[Source records]

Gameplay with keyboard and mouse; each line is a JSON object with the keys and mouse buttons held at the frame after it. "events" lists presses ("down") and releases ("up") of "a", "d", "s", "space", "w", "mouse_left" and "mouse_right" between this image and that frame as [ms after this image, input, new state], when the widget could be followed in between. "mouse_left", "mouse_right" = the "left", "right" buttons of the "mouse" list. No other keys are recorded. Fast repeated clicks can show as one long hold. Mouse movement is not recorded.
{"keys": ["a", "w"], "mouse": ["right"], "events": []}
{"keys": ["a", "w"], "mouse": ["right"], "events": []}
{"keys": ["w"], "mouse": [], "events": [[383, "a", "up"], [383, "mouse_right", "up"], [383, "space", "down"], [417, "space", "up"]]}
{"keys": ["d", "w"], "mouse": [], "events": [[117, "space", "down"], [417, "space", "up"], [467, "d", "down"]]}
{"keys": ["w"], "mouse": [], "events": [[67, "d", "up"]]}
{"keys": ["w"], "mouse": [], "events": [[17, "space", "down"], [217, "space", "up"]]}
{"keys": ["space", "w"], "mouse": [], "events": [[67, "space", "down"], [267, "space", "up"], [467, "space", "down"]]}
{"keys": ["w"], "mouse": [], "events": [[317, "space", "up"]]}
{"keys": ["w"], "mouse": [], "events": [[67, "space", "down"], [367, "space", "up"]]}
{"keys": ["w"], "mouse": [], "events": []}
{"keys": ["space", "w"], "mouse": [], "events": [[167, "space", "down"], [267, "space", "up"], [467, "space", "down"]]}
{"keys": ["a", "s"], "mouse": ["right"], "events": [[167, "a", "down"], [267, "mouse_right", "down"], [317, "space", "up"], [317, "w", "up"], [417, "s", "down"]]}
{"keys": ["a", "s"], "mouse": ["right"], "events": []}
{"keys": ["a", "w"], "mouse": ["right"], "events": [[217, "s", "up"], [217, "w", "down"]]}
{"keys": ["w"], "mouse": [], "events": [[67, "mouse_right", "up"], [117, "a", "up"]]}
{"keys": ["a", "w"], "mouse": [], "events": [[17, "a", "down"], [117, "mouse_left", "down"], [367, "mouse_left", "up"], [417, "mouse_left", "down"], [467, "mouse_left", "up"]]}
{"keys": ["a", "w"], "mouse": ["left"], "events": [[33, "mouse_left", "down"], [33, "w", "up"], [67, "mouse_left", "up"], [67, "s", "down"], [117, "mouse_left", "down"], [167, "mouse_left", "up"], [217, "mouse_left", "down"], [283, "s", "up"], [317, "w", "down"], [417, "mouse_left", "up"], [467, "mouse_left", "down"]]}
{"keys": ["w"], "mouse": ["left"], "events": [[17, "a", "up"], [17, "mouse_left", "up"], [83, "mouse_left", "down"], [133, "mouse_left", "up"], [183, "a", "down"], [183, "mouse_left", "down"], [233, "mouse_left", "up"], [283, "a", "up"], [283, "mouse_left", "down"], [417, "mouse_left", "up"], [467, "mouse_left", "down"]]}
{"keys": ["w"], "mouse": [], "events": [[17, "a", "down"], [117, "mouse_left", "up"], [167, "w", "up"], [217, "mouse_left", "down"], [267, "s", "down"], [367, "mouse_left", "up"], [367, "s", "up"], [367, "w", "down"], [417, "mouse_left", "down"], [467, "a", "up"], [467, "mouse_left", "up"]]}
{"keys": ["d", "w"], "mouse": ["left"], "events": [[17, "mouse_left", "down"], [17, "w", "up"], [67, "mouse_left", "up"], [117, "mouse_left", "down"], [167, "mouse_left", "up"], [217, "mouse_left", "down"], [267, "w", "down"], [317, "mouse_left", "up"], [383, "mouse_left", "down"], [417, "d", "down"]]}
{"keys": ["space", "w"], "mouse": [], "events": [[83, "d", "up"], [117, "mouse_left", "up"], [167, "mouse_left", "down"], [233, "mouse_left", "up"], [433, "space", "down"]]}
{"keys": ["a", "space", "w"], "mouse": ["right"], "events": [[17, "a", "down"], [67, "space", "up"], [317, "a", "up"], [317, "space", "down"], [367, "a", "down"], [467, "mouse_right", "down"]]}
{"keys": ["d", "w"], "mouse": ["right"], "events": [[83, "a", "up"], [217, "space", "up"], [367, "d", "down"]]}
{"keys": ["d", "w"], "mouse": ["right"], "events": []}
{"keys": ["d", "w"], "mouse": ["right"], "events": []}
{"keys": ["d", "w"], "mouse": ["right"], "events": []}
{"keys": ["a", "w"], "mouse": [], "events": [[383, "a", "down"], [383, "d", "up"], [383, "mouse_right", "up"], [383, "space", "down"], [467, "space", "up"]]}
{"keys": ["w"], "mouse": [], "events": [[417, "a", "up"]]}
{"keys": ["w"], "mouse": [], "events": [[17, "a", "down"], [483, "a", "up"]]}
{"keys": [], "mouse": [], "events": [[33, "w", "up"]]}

Task goal —
Copy all the records exactly so that no character differs from the source.

The completed task —
Gameplay with keyboard and mouse; each line is a JSON object with the keys and mouse buttons held at the frame after it. "events" lists presses ("down") and releases ("up") of "a", "d", "s", "space", "w", "mouse_left" and "mouse_right" between this image and that frame as [ms after this image, input, new state], when the widget could be followed in between. "mouse_left", "mouse_right" = the "left", "right" buttons of the "mouse" list. No other keys are recorded. Fast repeated clicks can show as one long hold. Mouse movement is not recorded.
{"keys": ["a", "w"], "mouse": ["right"], "events": []}
{"keys": ["a", "w"], "mouse": ["right"], "events": []}
{"keys": ["w"], "mouse": [], "events": [[383, "a", "up"], [383, "mouse_right", "up"], [383, "space", "down"], [417, "space", "up"]]}
{"keys": ["d", "w"], "mouse": [], "events": [[117, "space", "down"], [417, "space", "up"], [467, "d", "down"]]}
{"keys": ["w"], "mouse": [], "events": [[67, "d", "up"]]}
{"keys": ["w"], "mouse": [], "events": [[17, "space", "down"], [217, "space", "up"]]}
{"keys": ["space", "w"], "mouse": [], "events": [[67, "space", "down"], [267, "space", "up"], [467, "space", "down"]]}
{"keys": ["w"], "mouse": [], "events": [[317, "space", "up"]]}
{"keys": ["w"], "mouse": [], "events": [[67, "space", "down"], [367, "space", "up"]]}
{"keys": ["w"], "mouse": [], "events": []}
{"keys": ["space", "w"], "mouse": [], "events": [[167, "space", "down"], [267, "space", "up"], [467, "space", "down"]]}
{"keys": ["a", "s"], "mouse": ["right"], "events": [[167, "a", "down"], [267, "mouse_right", "down"], [317, "space", "up"], [317, "w", "up"], [417, "s", "down"]]}
{"keys": ["a", "s"], "mouse": ["right"], "events": []}
{"keys": ["a", "w"], "mouse": ["right"], "events": [[217, "s", "up"], [217, "w", "down"]]}
{"keys": ["w"], "mouse": [], "events": [[67, "mouse_right", "up"], [117, "a", "up"]]}
{"keys": ["a", "w"], "mouse": [], "events": [[17, "a", "down"], [117, "mouse_left", "down"], [367, "mouse_left", "up"], [417, "mouse_left", "down"], [467, "mouse_left", "up"]]}
{"keys": ["a", "w"], "mouse": ["left"], "events": [[33, "mouse_left", "down"], [33, "w", "up"], [67, "mouse_left", "up"], [67, "s", "down"], [117, "mouse_left", "down"], [167, "mouse_left", "up"], [217, "mouse_left", "down"], [283, "s", "up"], [317, "w", "down"], [417, "mouse_left", "up"], [467, "mouse_left", "down"]]}
{"keys": ["w"], "mouse": ["left"], "events": [[17, "a", "up"], [17, "mouse_left", "up"], [83, "mouse_left", "down"], [133, "mouse_left", "up"], [183, "a", "down"], [183, "mouse_left", "down"], [233, "mouse_left", "up"], [283, "a", "up"], [283, "mouse_left", "down"], [417, "mouse_left", "up"], [467, "mouse_left", "down"]]}
{"keys": ["w"], "mouse": [], "events": [[17, "a", "down"], [117, "mouse_left", "up"], [167, "w", "up"], [217, "mouse_left", "down"], [267, "s", "down"], [367, "mouse_left", "up"], [367, "s", "up"], [367, "w", "down"], [417, "mouse_left", "down"], [467, "a", "up"], [467, "mouse_left", "up"]]}
{"keys": ["d", "w"], "mouse": ["left"], "events": [[17, "mouse_left", "down"], [17, "w", "up"], [67, "mouse_left", "up"], [117, "mouse_left", "down"], [167, "mouse_left", "up"], [217, "mouse_left", "down"], [267, "w", "down"], [317, "mouse_left", "up"], [383, "mouse_left", "down"], [417, "d", "down"]]}
{"keys": ["space", "w"], "mouse": [], "events": [[83, "d", "up"], [117, "mouse_left", "up"], [167, "mouse_left", "down"], [233, "mouse_left", "up"], [433, "space", "down"]]}
{"keys": ["a", "space", "w"], "mouse": ["right"], "events": [[17, "a", "down"], [67, "space", "up"], [317, "a", "up"], [317, "space", "down"], [367, "a", "down"], [467, "mouse_right", "down"]]}
{"keys": ["d", "w"], "mouse": ["right"], "events": [[83, "a", "up"], [217, "space", "up"], [367, "d", "down"]]}
{"keys": ["d", "w"], "mouse": ["right"], "events": []}
{"keys": ["d", "w"], "mouse": ["right"], "events": []}
{"keys": ["d", "w"], "mouse": ["right"], "events": []}
{"keys": ["a", "w"], "mouse": [], "events": [[383, "a", "down"], [383, "d", "up"], [383, "mouse_right", "up"], [383, "space", "down"], [467, "space", "up"]]}
{"keys": ["w"], "mouse": [], "events": [[417, "a", "up"]]}
{"keys": ["w"], "mouse": [], "events": [[17, "a", "down"], [483, "a", "up"]]}
{"keys": [], "mouse": [], "events": [[33, "w", "up"]]}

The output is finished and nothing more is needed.